[[ Source document open ]]

R&N files suit against SEDA-COG Joint Rail Authority

Written by Carolina Worrell

Reading & Northern Railroad (R&N) filed suit against the SEDA-COG Joint Rail Authority (JRA) in Northumberland County Court on June 26, 2015 for allegations that include illegally competing against R&N and other for-profit businesses.

The suit points out that JRA was established in 1983 under Pennsylvania’s Municipality Authorities Act (MAA) and that “the MAA prohibits public authorities from interfering with existing business by the establishment of enterprises which in whole or part duplicate or compete with existing enterprises serving substantially the same purpose.” R&N claims that the JRA has been very open in its efforts to compete with the short line and to divert businesses from R&N to it’s own rail lines.

The suit also alleges that JRA has failed to follow the legal requirements of competitive bidding as specified in the Pennsylvania MAA, R&N says. Sine 1983, when the JRA awarded a contract to the North Shore Railroad, R&N says the authority had failed to even offer its operations for bid. “During that thirty-year period, JRA failed to return any monies to the taxpayers while instead allowing its operator to enjoy a sweetheart deal,” R&N says.

[[ Source document closed ]]
[[ Supplied records open ]]

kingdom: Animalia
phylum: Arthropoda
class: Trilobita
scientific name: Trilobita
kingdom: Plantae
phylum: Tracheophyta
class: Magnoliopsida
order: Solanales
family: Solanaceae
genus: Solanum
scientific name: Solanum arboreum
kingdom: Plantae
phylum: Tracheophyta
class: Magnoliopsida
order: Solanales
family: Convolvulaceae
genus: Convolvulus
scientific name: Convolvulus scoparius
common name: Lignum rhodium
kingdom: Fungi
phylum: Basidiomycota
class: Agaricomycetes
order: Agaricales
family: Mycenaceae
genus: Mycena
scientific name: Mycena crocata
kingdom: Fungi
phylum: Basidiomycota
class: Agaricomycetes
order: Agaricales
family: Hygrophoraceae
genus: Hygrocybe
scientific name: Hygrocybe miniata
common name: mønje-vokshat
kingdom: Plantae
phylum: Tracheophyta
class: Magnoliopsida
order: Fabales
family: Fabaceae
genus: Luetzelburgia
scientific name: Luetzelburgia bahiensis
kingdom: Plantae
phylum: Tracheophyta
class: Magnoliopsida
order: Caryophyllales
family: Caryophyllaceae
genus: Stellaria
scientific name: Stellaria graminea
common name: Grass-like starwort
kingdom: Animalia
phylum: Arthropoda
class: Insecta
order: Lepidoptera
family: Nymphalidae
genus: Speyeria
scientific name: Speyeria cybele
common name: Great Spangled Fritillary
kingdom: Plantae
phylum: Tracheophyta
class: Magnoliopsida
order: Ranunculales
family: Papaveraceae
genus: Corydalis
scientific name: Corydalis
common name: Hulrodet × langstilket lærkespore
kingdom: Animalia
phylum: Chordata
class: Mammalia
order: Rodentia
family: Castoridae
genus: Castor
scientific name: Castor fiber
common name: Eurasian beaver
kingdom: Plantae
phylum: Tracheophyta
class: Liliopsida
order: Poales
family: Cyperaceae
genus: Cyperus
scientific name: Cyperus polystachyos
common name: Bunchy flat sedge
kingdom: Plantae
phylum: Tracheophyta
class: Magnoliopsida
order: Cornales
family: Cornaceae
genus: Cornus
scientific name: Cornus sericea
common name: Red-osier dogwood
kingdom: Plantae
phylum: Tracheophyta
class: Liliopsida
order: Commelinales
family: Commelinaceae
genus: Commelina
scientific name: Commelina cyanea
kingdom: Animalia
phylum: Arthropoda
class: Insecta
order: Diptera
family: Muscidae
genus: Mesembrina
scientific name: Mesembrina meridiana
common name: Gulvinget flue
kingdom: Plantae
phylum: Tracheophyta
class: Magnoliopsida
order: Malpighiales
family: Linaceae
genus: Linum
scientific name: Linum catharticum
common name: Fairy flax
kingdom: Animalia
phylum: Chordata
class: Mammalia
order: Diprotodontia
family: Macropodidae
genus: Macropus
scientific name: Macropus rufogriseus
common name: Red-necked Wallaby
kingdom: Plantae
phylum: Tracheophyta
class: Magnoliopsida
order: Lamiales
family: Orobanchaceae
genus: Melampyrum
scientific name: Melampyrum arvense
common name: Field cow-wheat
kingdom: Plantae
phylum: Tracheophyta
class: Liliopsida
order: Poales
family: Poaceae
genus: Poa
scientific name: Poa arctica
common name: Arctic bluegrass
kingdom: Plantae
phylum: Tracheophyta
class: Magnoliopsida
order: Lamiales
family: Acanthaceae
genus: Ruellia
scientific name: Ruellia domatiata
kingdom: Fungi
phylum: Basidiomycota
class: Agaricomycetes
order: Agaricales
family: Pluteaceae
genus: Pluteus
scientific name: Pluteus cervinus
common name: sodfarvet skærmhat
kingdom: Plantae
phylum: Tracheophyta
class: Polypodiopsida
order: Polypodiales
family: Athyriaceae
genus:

[[ Supplied records closed ]]

■ What to work on:
1. From the article on the R&N lawsuit, print the passage starting at "Written by Carolina Worrell" and ending at "other for-profit businesses.".
2. Say whether each statement agrees with the article on the R&N lawsuit, answering yes or no and quoting the words that decide it. (a) R&N filed its suit in Northumberland County Court. (b) JRA was established in 1993. (c) The suit says JRA returned monies to the taxpayers during the thirty-year period.

■ Outputs for the tasks:
1.
Written by Carolina Worrell

Reading & Northern Railroad (R&N) filed suit against the SEDA-COG Joint Rail Authority (JRA) in Northumberland County Court on June 26, 2015 for allegations that include illegally competing against R&N and other for-profit businesses.

2.
(a) Yes: "filed suit against the SEDA-COG Joint Rail Authority (JRA) in Northumberland County Court on June 26, 2015"
(b) No: "JRA was established in 1983 under Pennsylvania’s Municipality Authorities Act (MAA)"
(c) No: "JRA failed to return any monies to the taxpayers"